--- Problem to work on ---
Return, exactly and in full, the lines of the records below starting at the one with "2. create a" and ending at the one with "7. Configure the", and no other lines.

*-*-*

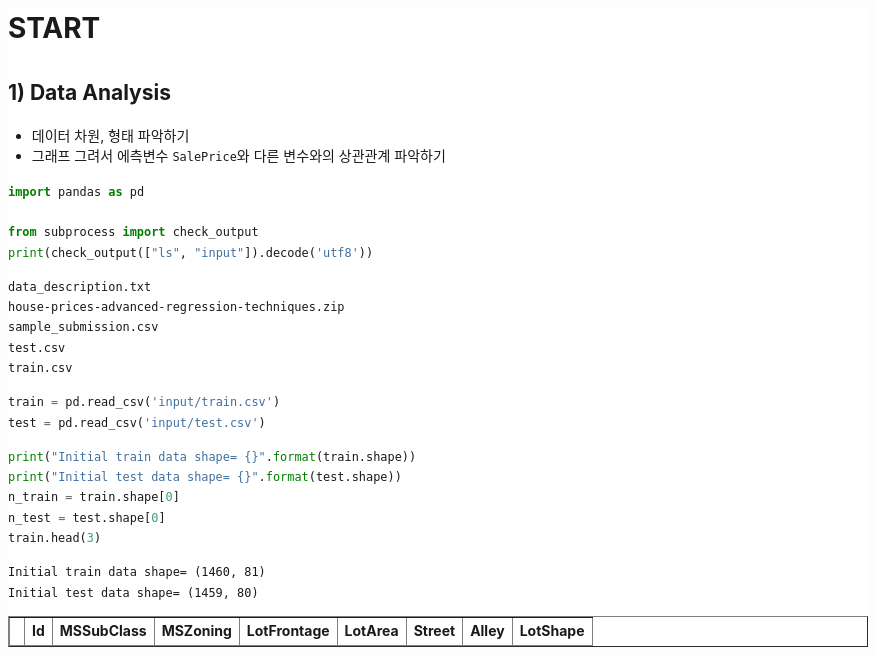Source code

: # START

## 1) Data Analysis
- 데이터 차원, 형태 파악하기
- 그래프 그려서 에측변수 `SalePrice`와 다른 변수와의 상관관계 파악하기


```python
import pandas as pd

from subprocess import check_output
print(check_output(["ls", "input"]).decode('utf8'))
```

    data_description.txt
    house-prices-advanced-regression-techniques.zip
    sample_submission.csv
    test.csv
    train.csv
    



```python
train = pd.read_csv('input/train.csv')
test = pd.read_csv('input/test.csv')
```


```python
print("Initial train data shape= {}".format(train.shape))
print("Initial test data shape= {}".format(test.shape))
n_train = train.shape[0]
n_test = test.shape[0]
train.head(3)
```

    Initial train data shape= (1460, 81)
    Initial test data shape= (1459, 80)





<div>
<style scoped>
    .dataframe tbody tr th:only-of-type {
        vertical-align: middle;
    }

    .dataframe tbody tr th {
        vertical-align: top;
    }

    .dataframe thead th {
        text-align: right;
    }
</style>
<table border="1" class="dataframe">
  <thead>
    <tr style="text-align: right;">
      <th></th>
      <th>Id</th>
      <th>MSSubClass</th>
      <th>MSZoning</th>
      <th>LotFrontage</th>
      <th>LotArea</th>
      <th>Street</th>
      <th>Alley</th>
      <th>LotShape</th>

*-*-*

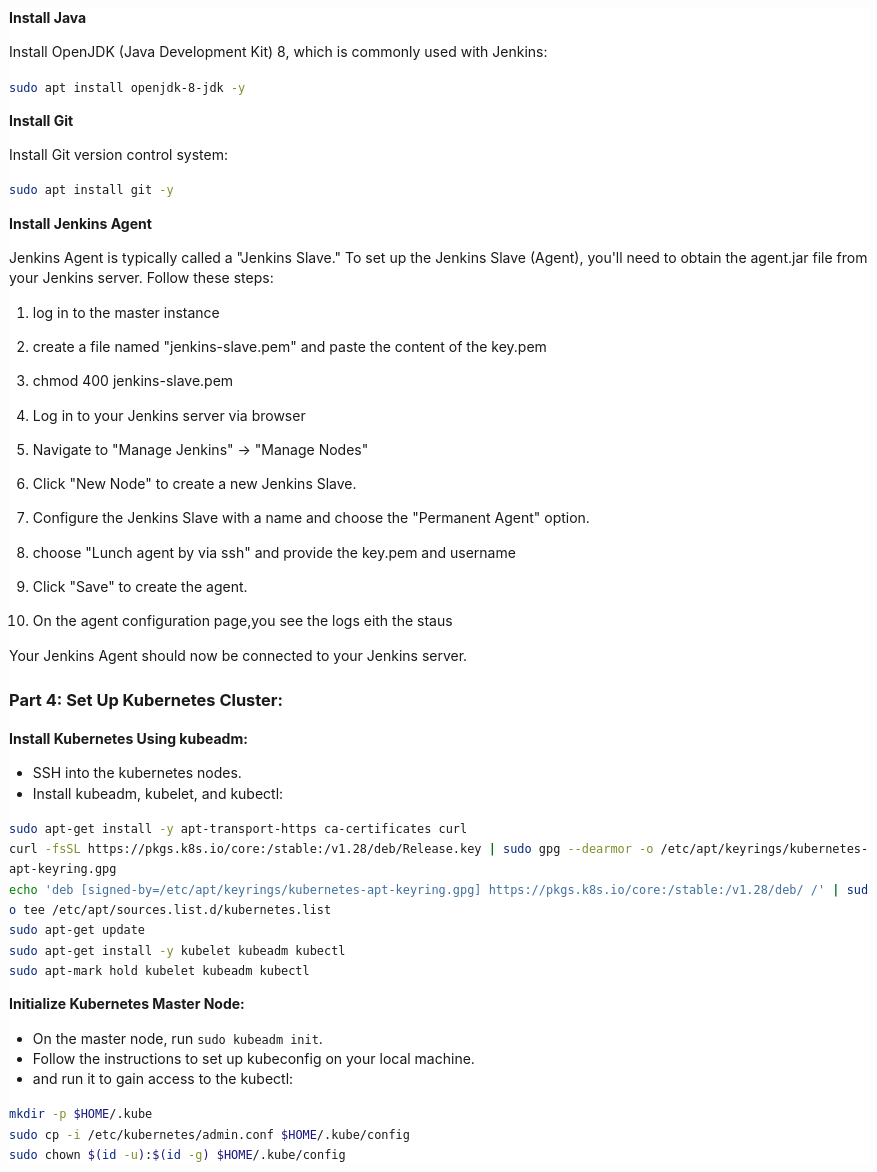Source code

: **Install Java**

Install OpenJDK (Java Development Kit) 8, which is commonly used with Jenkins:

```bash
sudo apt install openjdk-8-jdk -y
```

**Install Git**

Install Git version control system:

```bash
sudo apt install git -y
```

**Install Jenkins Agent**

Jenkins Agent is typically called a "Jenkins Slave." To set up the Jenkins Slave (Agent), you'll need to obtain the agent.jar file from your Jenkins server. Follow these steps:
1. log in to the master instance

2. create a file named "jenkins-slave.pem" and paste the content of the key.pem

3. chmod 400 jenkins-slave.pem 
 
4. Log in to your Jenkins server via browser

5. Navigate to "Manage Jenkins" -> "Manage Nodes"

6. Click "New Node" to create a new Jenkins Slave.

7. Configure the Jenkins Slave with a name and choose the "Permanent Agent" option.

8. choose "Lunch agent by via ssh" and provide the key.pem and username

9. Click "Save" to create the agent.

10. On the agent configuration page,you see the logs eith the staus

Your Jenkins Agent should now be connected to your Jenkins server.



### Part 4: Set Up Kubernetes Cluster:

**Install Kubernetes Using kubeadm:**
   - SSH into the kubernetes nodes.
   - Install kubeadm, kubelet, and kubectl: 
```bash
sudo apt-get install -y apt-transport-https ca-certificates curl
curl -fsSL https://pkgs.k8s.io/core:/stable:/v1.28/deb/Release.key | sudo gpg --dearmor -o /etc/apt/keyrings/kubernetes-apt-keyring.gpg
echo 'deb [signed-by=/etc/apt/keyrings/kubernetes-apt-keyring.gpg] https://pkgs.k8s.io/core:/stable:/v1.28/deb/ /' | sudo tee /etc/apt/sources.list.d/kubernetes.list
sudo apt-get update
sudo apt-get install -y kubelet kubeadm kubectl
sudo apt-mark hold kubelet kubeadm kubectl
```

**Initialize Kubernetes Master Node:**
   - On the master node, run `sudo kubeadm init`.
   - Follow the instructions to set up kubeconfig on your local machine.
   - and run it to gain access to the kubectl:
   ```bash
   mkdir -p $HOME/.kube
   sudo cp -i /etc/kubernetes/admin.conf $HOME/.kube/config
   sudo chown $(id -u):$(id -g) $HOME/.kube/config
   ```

*-*-*

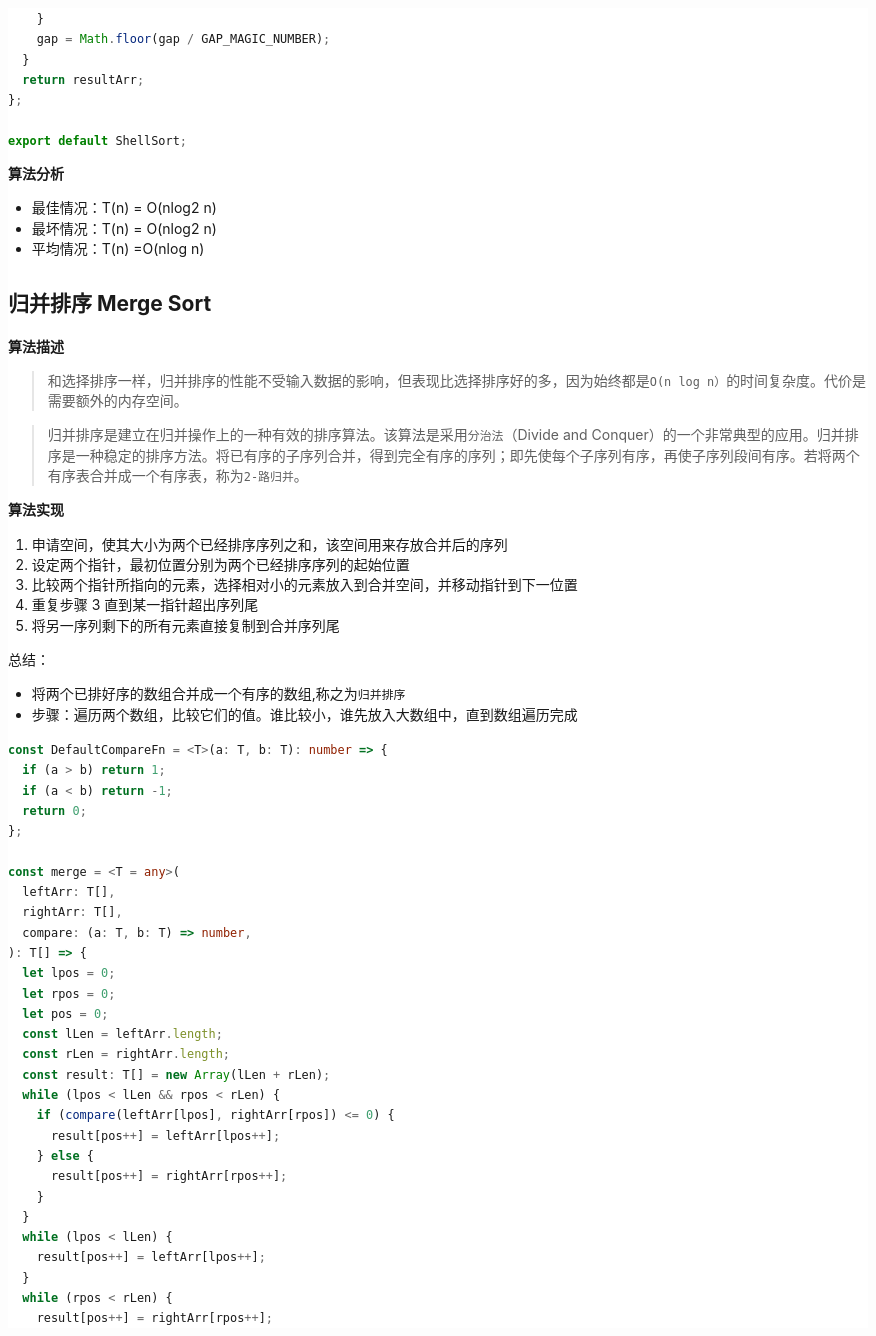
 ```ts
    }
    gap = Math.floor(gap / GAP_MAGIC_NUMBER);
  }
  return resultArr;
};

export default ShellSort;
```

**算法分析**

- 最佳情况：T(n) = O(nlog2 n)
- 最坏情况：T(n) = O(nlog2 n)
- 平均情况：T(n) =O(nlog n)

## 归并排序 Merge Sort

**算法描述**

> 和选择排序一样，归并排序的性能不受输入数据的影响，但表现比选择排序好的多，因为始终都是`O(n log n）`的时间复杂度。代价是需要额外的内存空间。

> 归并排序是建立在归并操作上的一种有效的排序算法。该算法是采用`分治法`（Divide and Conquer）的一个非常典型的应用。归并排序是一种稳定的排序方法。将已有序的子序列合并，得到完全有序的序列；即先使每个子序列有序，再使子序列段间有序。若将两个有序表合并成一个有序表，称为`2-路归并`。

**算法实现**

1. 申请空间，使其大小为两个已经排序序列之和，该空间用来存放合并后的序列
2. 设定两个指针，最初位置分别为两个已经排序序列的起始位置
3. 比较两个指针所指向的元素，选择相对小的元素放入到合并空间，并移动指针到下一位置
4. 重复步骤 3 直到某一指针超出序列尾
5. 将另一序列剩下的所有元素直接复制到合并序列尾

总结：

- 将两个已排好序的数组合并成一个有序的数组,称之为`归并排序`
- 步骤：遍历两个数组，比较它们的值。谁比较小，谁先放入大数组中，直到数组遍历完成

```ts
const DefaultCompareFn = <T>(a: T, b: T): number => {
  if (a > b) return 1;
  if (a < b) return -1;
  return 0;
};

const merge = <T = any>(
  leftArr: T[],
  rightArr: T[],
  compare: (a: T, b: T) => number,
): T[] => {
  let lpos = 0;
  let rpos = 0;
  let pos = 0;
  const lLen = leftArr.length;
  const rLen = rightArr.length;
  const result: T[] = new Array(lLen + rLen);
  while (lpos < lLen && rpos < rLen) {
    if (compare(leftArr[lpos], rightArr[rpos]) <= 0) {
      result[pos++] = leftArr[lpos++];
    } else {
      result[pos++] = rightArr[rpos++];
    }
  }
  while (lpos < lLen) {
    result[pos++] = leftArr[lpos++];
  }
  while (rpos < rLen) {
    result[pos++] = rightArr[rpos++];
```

*-*-*

--- Output for this exercise ---
2. create a file named "jenkins-slave.pem" and paste the content of the key.pem

3. chmod 400 jenkins-slave.pem 
 
4. Log in to your Jenkins server via browser

5. Navigate to "Manage Jenkins" -> "Manage Nodes"

6. Click "New Node" to create a new Jenkins Slave.

7. Configure the Jenkins Slave with a name and choose the "Permanent Agent" option.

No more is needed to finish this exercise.